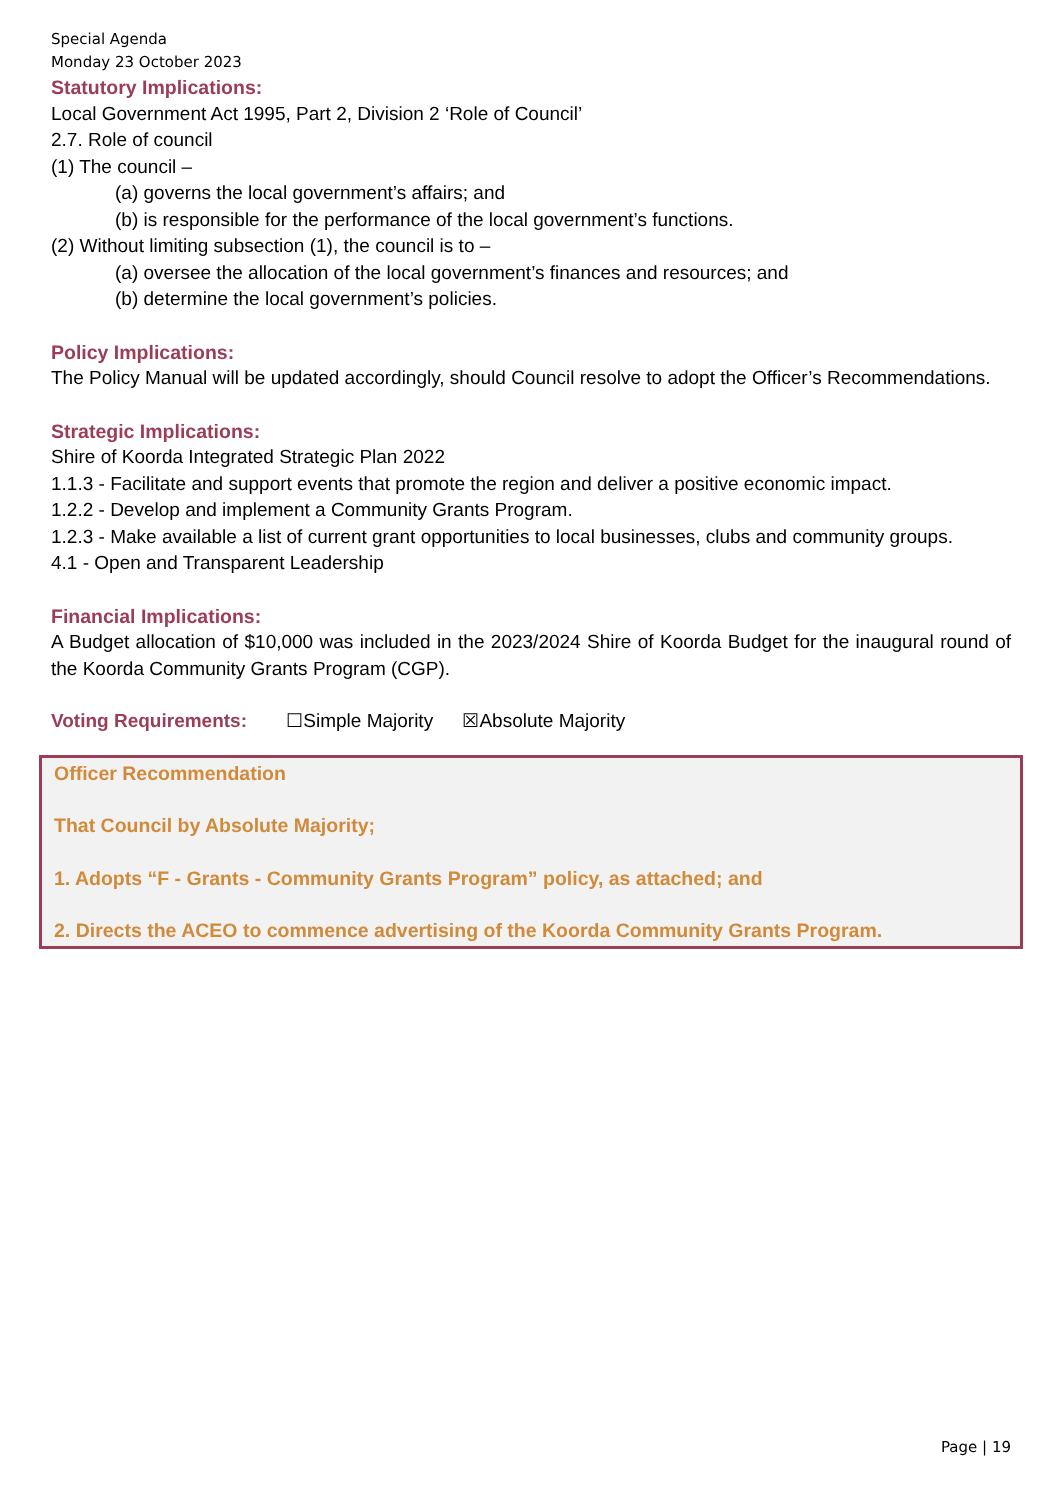Special Agenda
Monday 23 October 2023
Statutory Implications:
Local Government Act 1995, Part 2, Division 2 ‘Role of Council’
2.7. Role of council
(1) The council –
(a) governs the local government’s affairs; and
(b) is responsible for the performance of the local government’s functions.
(2) Without limiting subsection (1), the council is to –
(a) oversee the allocation of the local government’s finances and resources; and
(b) determine the local government’s policies.
Policy Implications:
The Policy Manual will be updated accordingly, should Council resolve to adopt the Officer’s Recommendations.
Strategic Implications:
Shire of Koorda Integrated Strategic Plan 2022
1.1.3 - Facilitate and support events that promote the region and deliver a positive economic impact.
1.2.2 - Develop and implement a Community Grants Program.
1.2.3 - Make available a list of current grant opportunities to local businesses, clubs and community groups.
4.1 - Open and Transparent Leadership
Financial Implications:
A Budget allocation of $10,000 was included in the 2023/2024 Shire of Koorda Budget for the inaugural round of the Koorda Community Grants Program (CGP).
Voting Requirements: ☐Simple Majority ☒Absolute Majority
Officer Recommendation
That Council by Absolute Majority;
1. Adopts “F - Grants - Community Grants Program” policy, as attached; and
2. Directs the ACEO to commence advertising of the Koorda Community Grants Program.
Page | 19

*****

Exercise objective: The required output is each line from the one with "Officer Recommendation" through the end of the material above, repeated exactly with both ends included.

Exercise response:
Officer Recommendation
That Council by Absolute Majority;
1. Adopts “F - Grants - Community Grants Program” policy, as attached; and
2. Directs the ACEO to commence advertising of the Koorda Community Grants Program.
Page | 19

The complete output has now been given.